The Lotus team will look to continue the solid start it made to the 2013 F1 season when testing resumes in Barcelona tomorrow (Tuesday).
Both Kimi Raikkonen
and Romain Grosjean
took a turn at the top of the timesheets at Jerez
earlier in the month but, while team principal Eric Boullier was satisfied to see his drivers happy with the new E21 package, trackside operations director Alan Permane admits that there is still a lot of work to be done before the team can head to Melbourne confident that it can be a contender.
The second of three four-day tests kicks off at the Circuit de Catalunya this week, but the Enstone-based squad won't be throwing performance parts at the car just yet, with more subtle refinements the order of the day this time around.

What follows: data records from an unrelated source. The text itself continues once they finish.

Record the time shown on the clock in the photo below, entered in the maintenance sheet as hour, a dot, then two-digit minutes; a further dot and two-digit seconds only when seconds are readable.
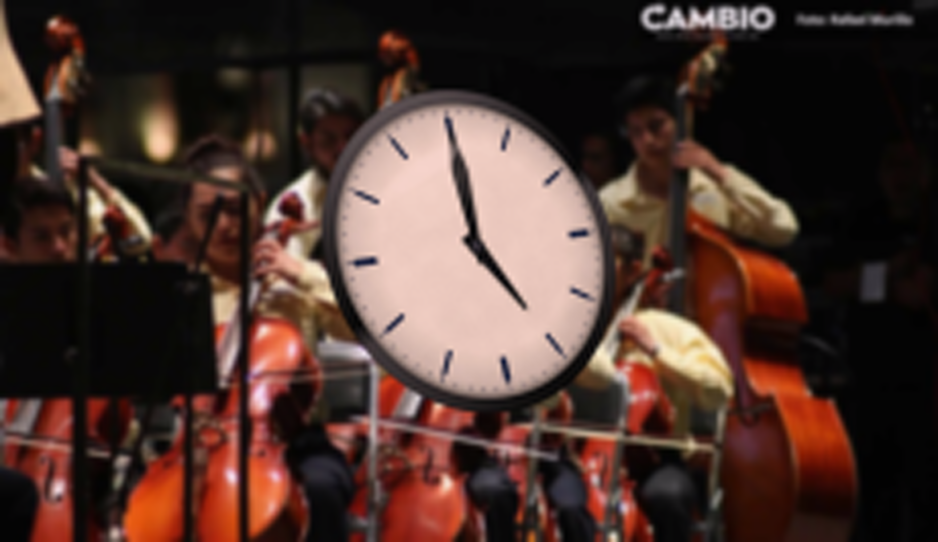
5.00
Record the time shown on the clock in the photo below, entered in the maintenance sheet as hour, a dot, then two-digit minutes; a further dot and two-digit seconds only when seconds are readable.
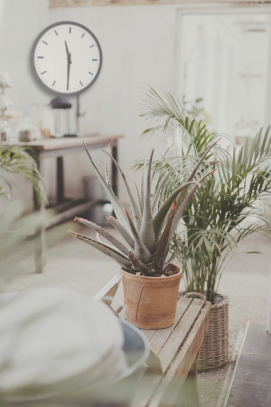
11.30
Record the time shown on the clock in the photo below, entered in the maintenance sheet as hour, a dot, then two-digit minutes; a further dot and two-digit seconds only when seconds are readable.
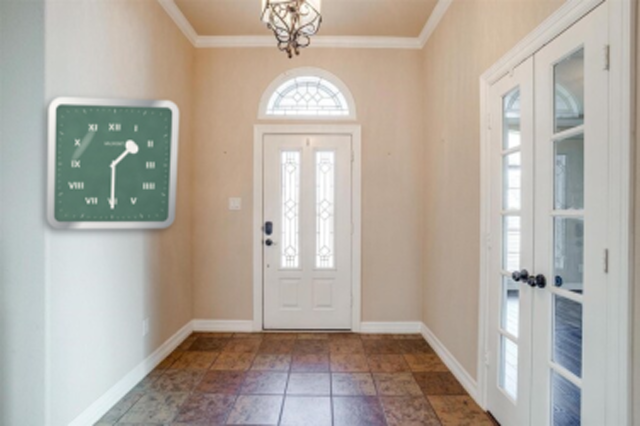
1.30
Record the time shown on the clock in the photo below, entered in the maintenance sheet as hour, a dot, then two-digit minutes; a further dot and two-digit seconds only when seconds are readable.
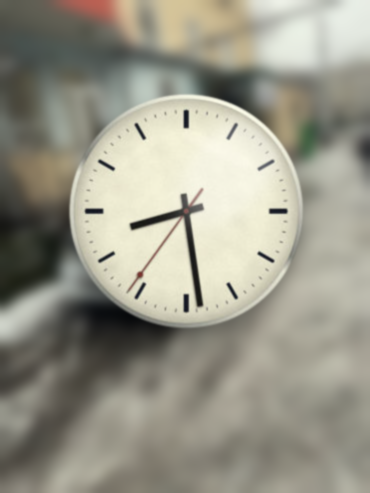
8.28.36
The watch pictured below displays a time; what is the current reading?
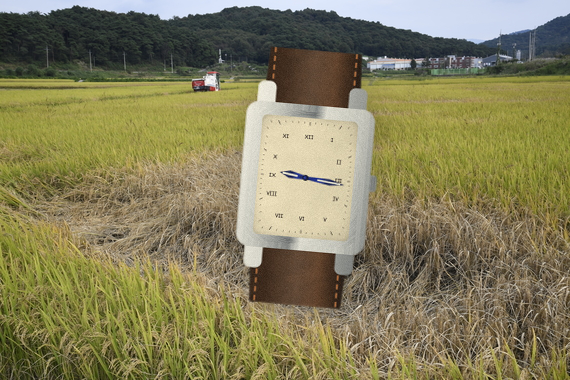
9:16
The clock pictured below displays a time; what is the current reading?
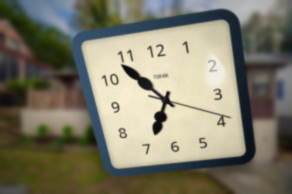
6:53:19
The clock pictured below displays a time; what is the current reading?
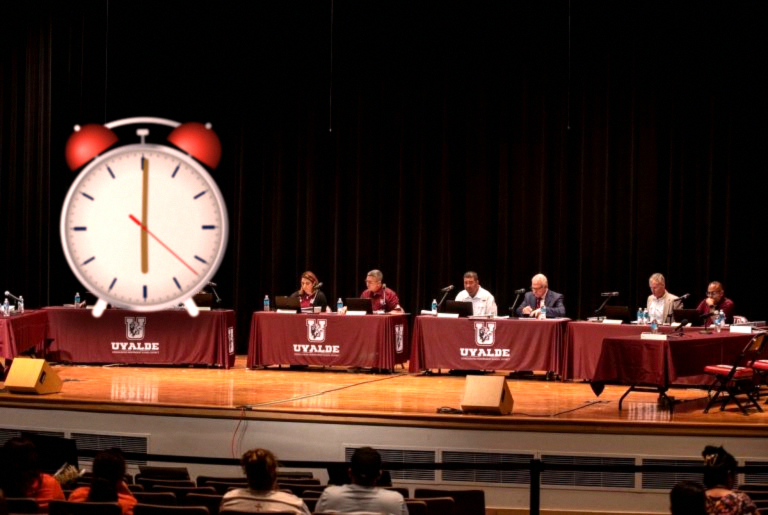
6:00:22
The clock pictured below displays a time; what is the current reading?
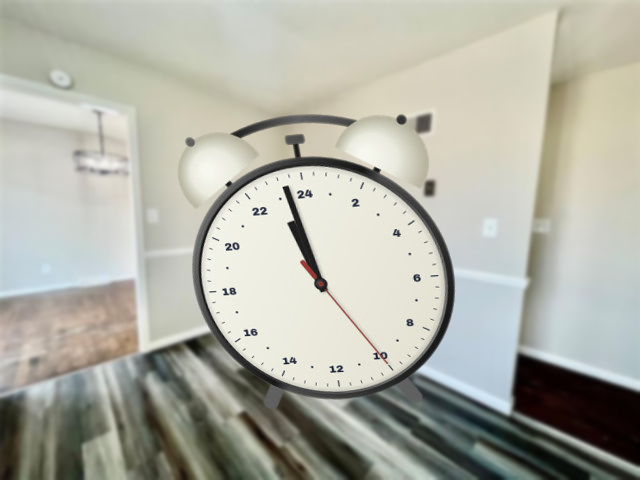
22:58:25
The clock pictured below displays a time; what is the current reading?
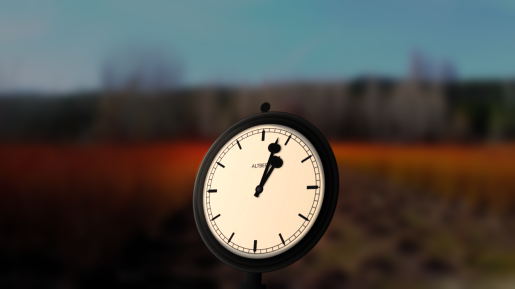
1:03
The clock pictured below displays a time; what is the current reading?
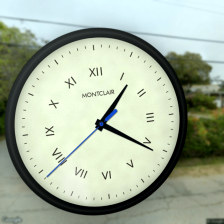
1:20:39
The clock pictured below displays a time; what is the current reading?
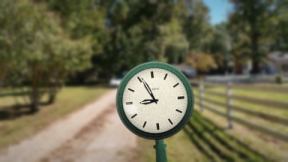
8:56
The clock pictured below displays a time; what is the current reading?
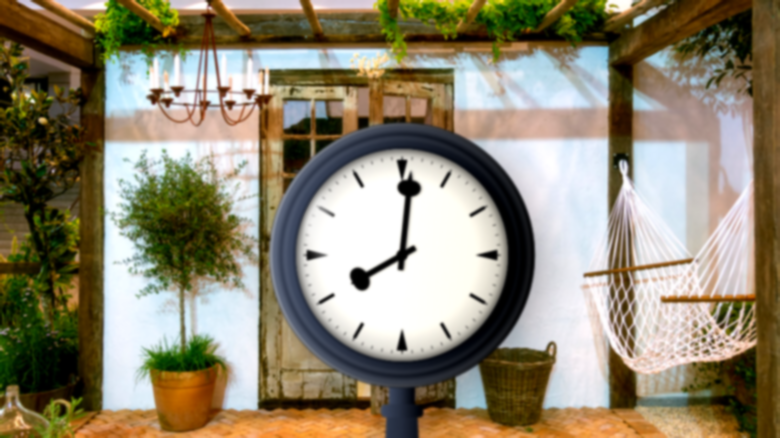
8:01
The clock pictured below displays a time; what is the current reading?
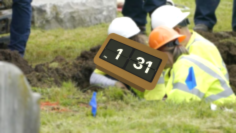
1:31
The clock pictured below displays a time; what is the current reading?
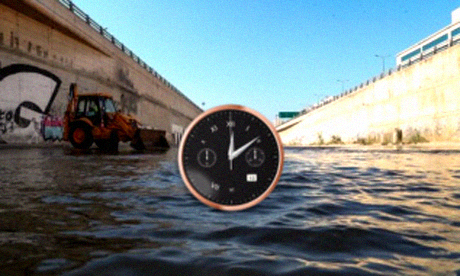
12:09
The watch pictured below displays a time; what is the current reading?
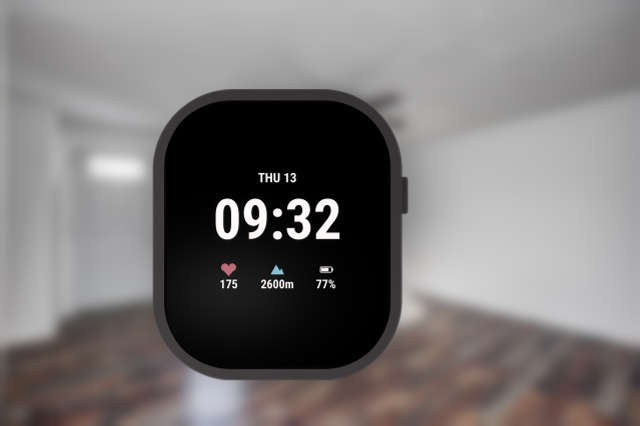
9:32
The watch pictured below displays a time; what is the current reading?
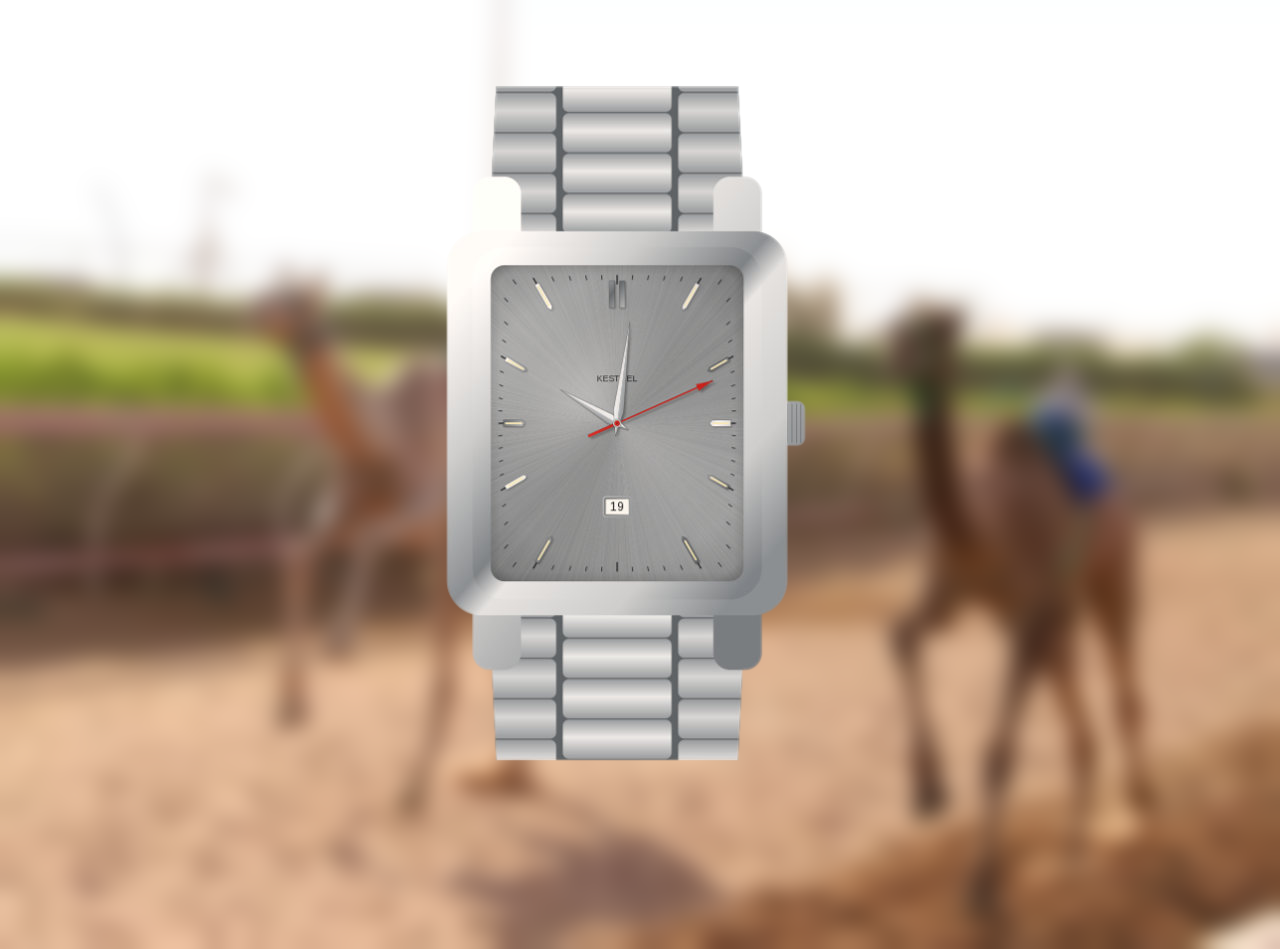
10:01:11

“[Evaluating new parts and refining set-up] go hand in hand to an extent,” Permane explained on the Lotus team's official website, “The first Barcelona test is largely concerned with improving the car from the initial lessons learnt in Jerez, so we've worked on anything which didn't quite operate as expected or any components which need beefing up.
“This means there are minor updates to make the car more robust and raceworthy, which can be done in conjunction with performance work. Many of the updated parts are not necessarily performance parts, but more concerned with reliability, so a performance assessment can be conducted in parallel.

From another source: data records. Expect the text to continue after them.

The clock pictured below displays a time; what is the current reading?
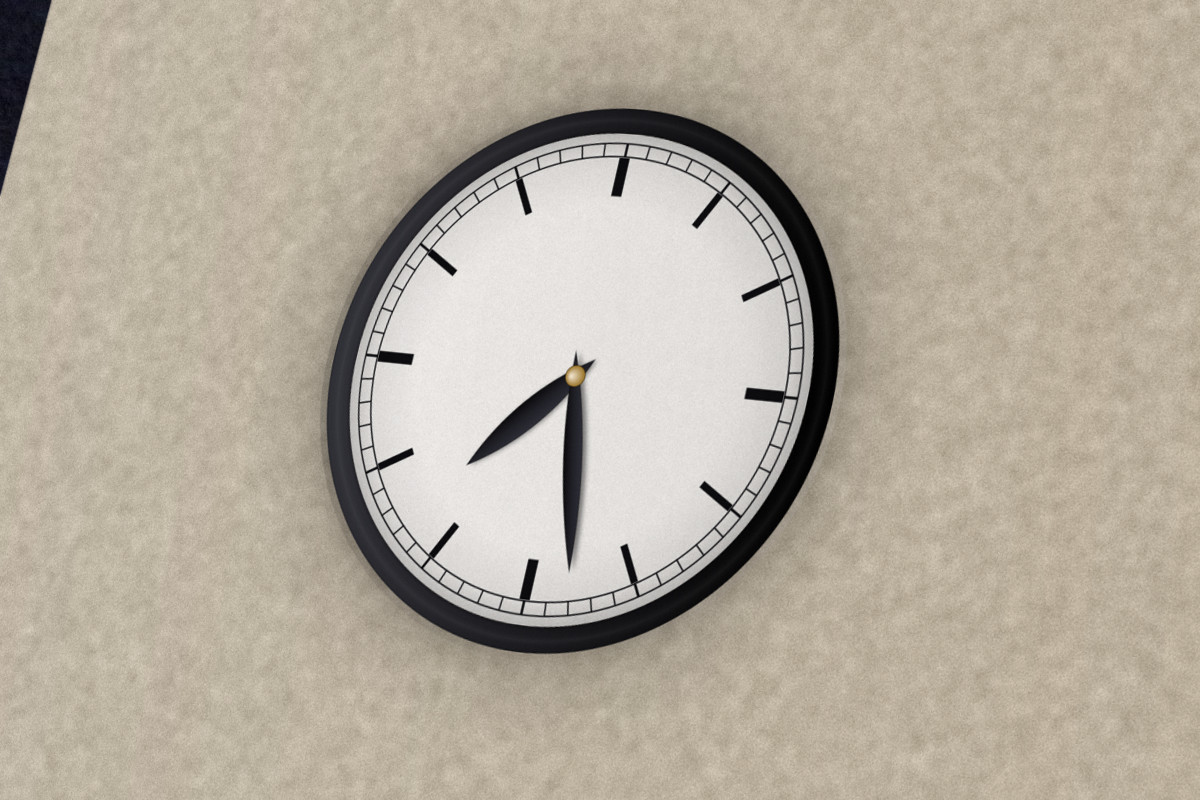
7:28
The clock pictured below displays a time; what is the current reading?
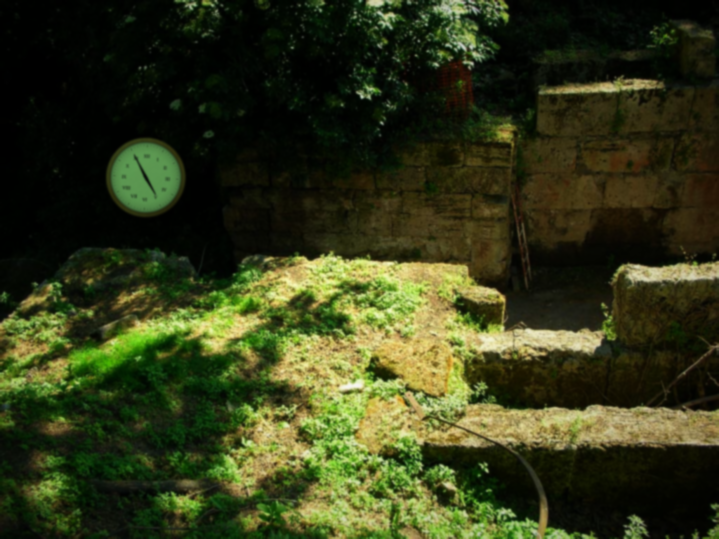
4:55
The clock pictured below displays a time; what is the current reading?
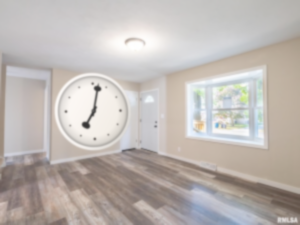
7:02
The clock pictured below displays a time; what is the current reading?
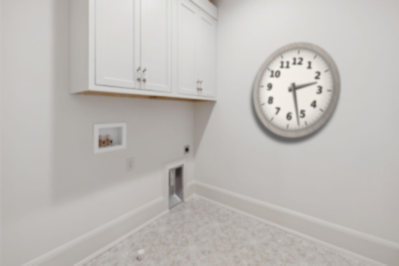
2:27
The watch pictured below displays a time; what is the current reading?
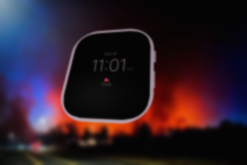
11:01
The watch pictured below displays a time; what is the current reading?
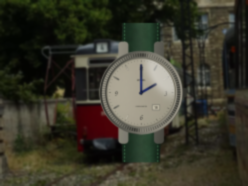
2:00
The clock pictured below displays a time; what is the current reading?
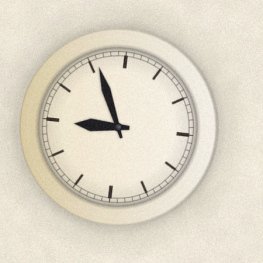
8:56
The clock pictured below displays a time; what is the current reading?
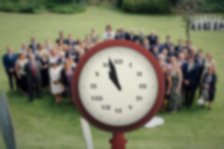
10:57
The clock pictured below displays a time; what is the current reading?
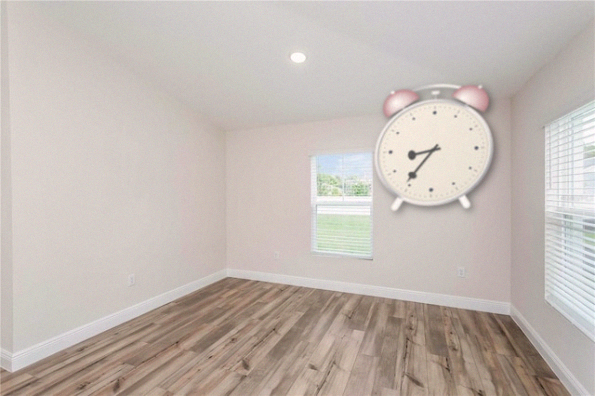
8:36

“We hope to pack in a number of long runs [this week] to get a much more detailed understanding of the tyres at a race circuit used during the season. We also aim to complete some full race distance simulations, complete with pit-stops, tyre changes and the car in action for a full complement of race laps - even down to formation laps and a simulated race start. We'll do more performance work with the car, and the race distance simulations will put everything through some good reliability testing.”
Permane lamented the number of laps the team was able to complete at Jerez, despite being happy with the mileage it achieved over the four days. The second Barcelona test, meanwhile, will be the one to give more clues to the E21's outright potential ahead of Australia.
“We'll have aerodynamic updates such as a new front wing, a new floor, a new rear wing and most of the Melbourne package to evaluate,” he revealed, “This means performance is more the focus. That said, even when we're focused on performance testing, reliability evaluation is a welcome by-product whenever we run the car.
“[Even by the end of testing], we'll still be in the early stages of the learning curve; particularly with regards to tyre performance. The track and ambient temperatures in Barcelona are likely to be well below what we could expect to see in Melbourne and particularly Sepang, and track temperature has a significant impact on how a tyre performs.
We'll have an idea of how the tyres have reacted in previous years at the test then at the first races, which will give us a framework of consideration [but], all that said, the first races are still very much part of the learning process for all of the teams and that often helps to make them some of the most exciting for those watching. We hope that we're at the forefront of that excitement.”